=== What the task requires ===
Can you duplicate each line of the entries below verbatim, leaving out the pictures?

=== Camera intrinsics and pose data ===
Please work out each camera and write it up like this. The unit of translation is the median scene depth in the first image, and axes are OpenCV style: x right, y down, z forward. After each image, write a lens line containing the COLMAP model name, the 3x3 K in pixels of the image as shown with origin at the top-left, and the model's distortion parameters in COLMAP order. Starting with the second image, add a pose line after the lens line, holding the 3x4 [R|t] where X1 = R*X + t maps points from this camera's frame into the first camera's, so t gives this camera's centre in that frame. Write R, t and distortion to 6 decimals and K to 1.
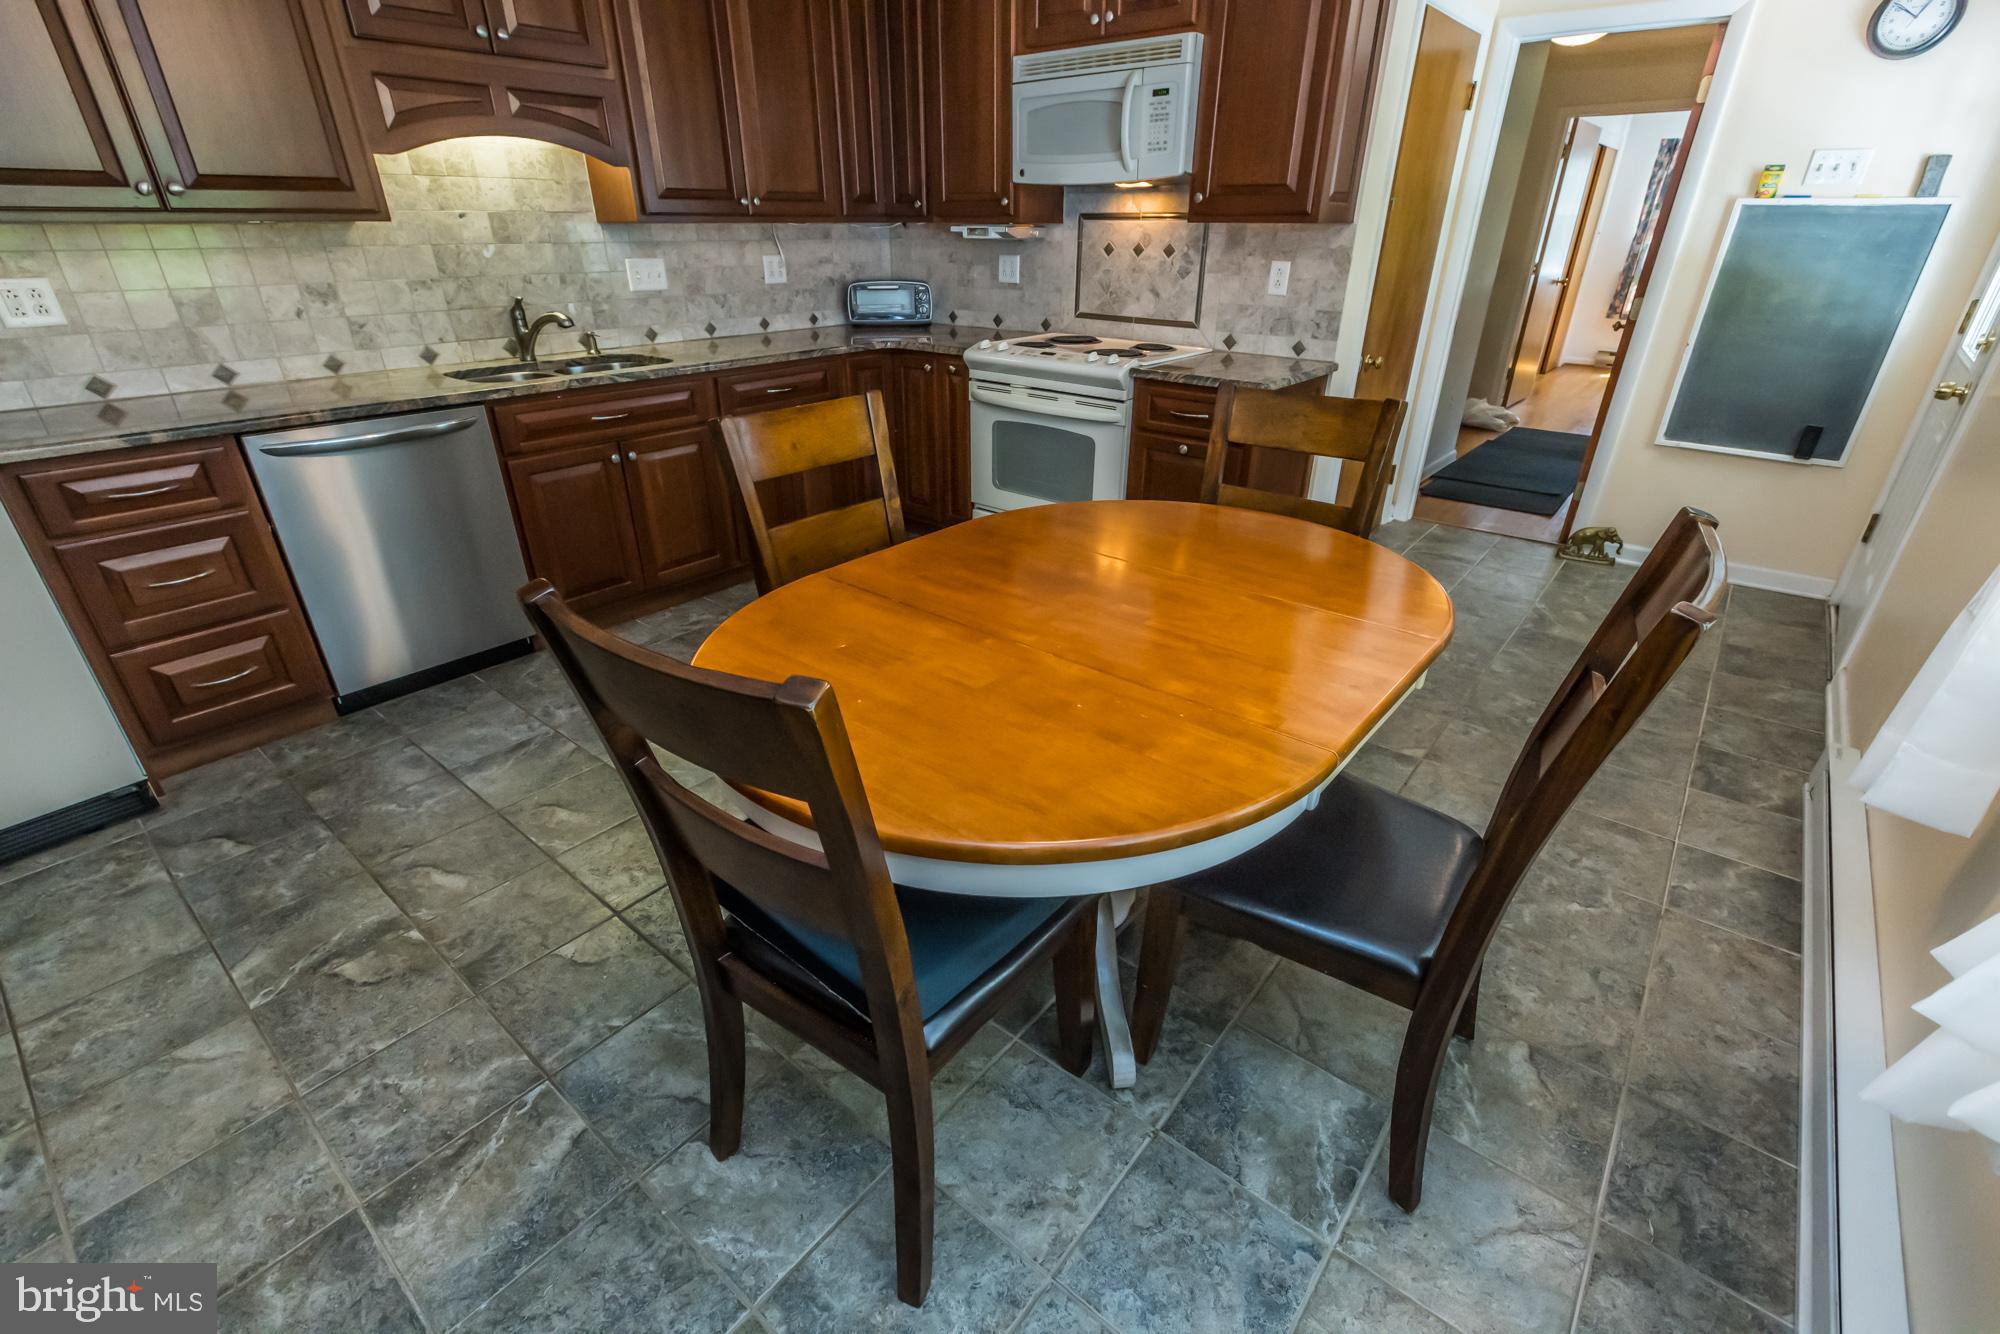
lens RADIAL K [[883.2, 0, 999.0], [0, 883.2, 670.2], [0, 0, 1]] dist [0.001905, -0.000255]
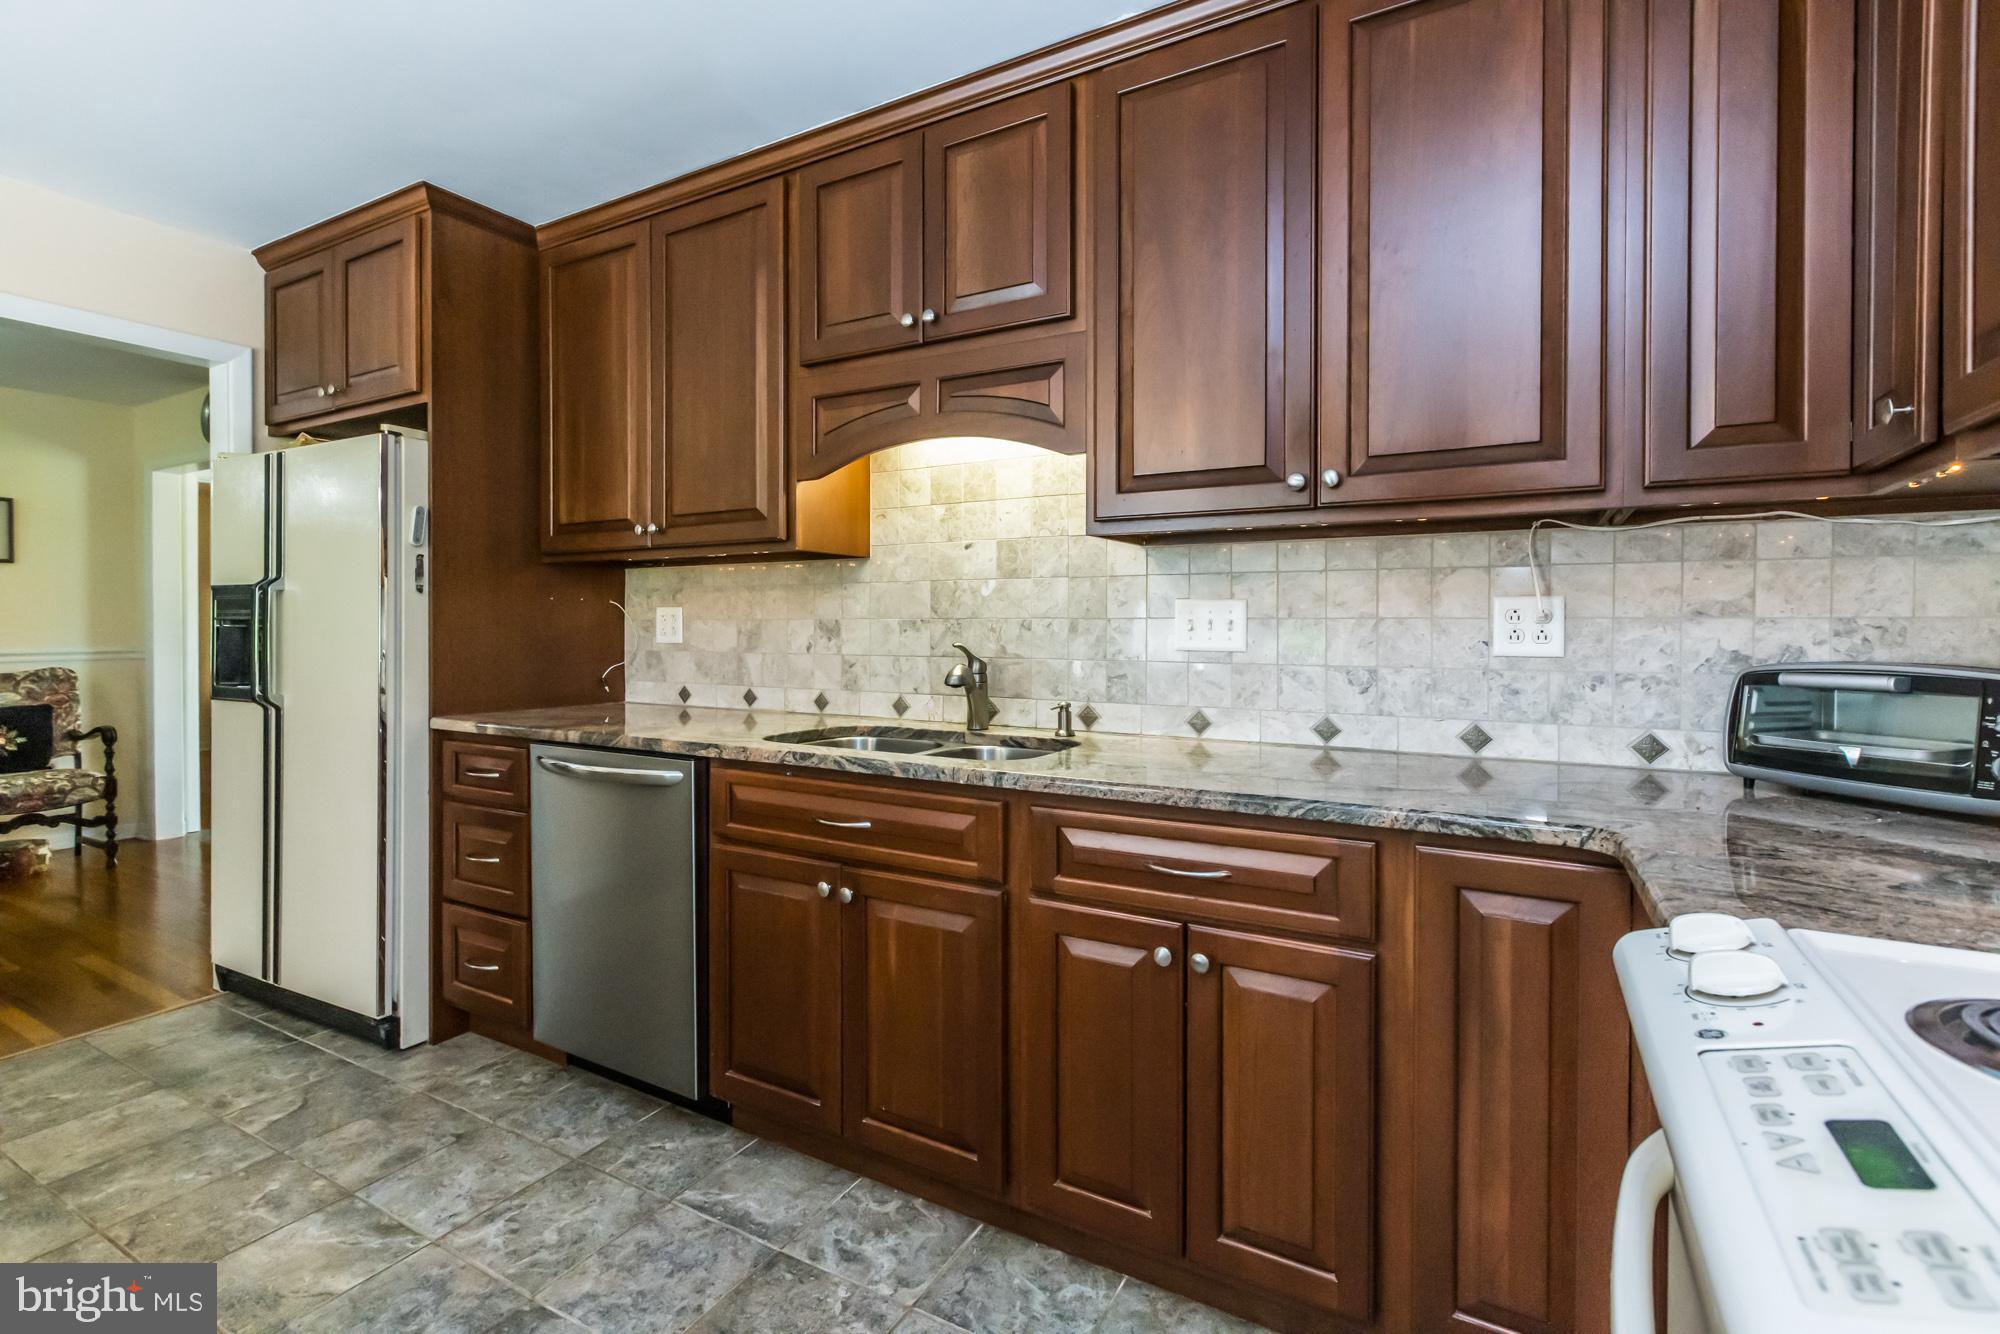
lens RADIAL K [[905.8, 0, 1009.2], [0, 905.8, 635.4], [0, 0, 1]] dist [-0.000841, -0.000050]
pose [[0.183717, 0.008238, -0.982945, 0.166934], [-0.447091, 0.891246, -0.076094, -0.376308], [0.875419, 0.453445, 0.167420, 0.877370]]
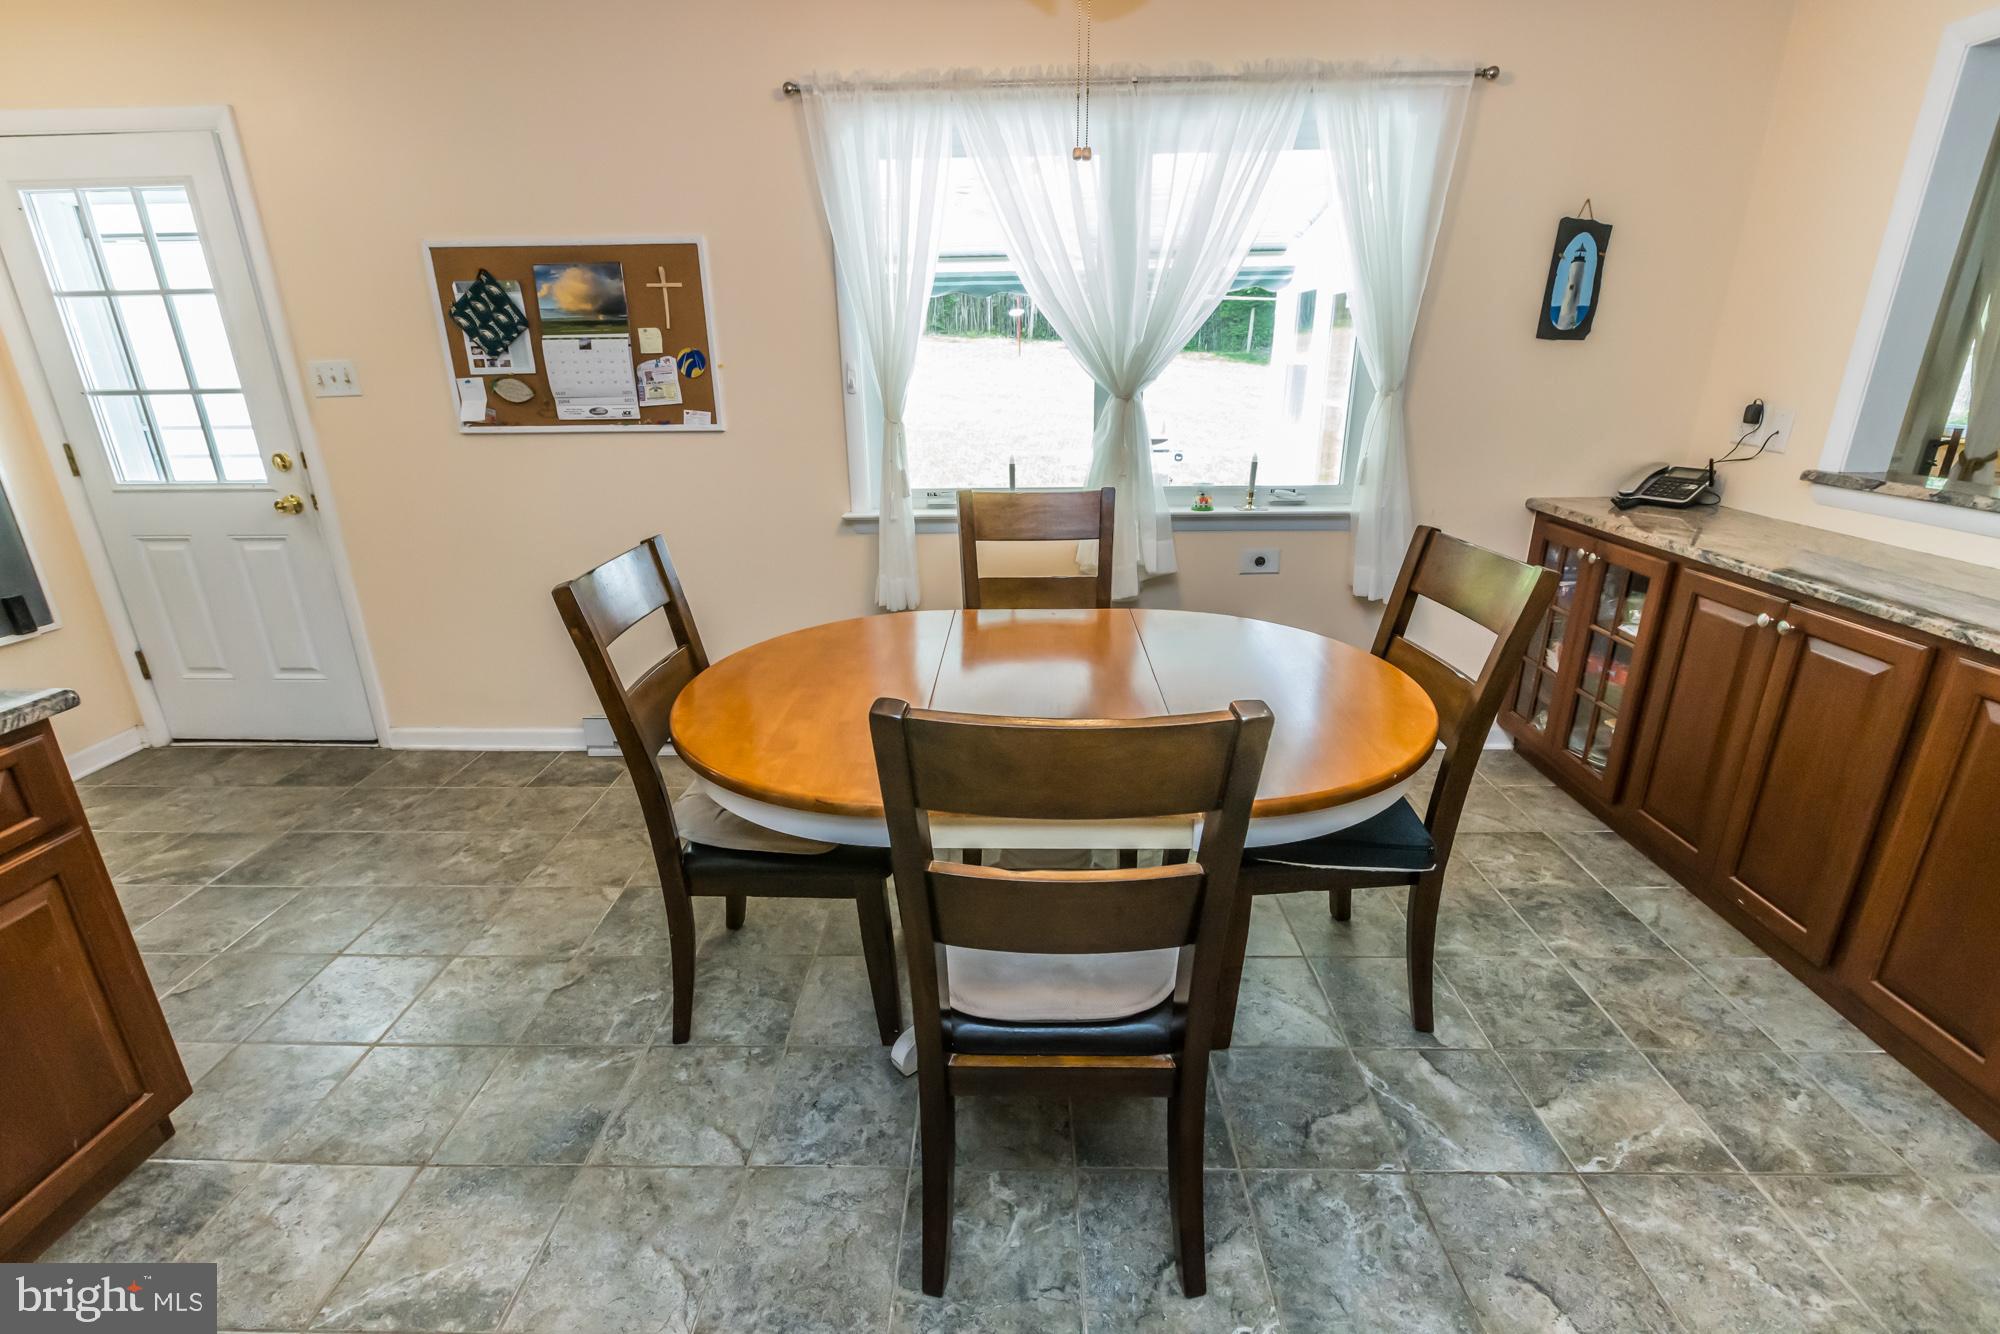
lens RADIAL K [[893.6, 0, 1000.0], [0, 893.6, 667.0], [0, 0, 1]] dist [0.001195, 0.000311]
pose [[-0.617578, -0.256820, 0.743398, -0.350669], [0.366850, 0.742014, 0.561103, -0.377907], [-0.695714, 0.619240, -0.364037, 0.723076]]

=== Answer to this exercise ===
Please work out each camera and write it up like this. The unit of translation is the median scene depth in the first image, and axes are OpenCV style: x right, y down, z forward. After each image, write a lens line containing the COLMAP model name, the 3x3 K in pixels of the image as shown with origin at the top-left, and the model's distortion parameters in COLMAP order. Starting with the second image, add a pose line after the lens line, holding the 3x4 [R|t] where X1 = R*X + t maps points from this camera's frame into the first camera's, so t gives this camera's centre in that frame. Write R, t and distortion to 6 decimals and K to 1.
lens RADIAL K [[883.2, 0, 999.0], [0, 883.2, 670.2], [0, 0, 1]] dist [0.001905, -0.000255]
lens RADIAL K [[905.8, 0, 1009.2], [0, 905.8, 635.4], [0, 0, 1]] dist [-0.000841, -0.000050]
pose [[0.183717, 0.008238, -0.982945, 0.166934], [-0.447091, 0.891246, -0.076094, -0.376308], [0.875419, 0.453445, 0.167420, 0.877370]]
lens RADIAL K [[893.6, 0, 1000.0], [0, 893.6, 667.0], [0, 0, 1]] dist [0.001195, 0.000311]
pose [[-0.617578, -0.256820, 0.743398, -0.350669], [0.366850, 0.742014, 0.561103, -0.377907], [-0.695714, 0.619240, -0.364037, 0.723076]]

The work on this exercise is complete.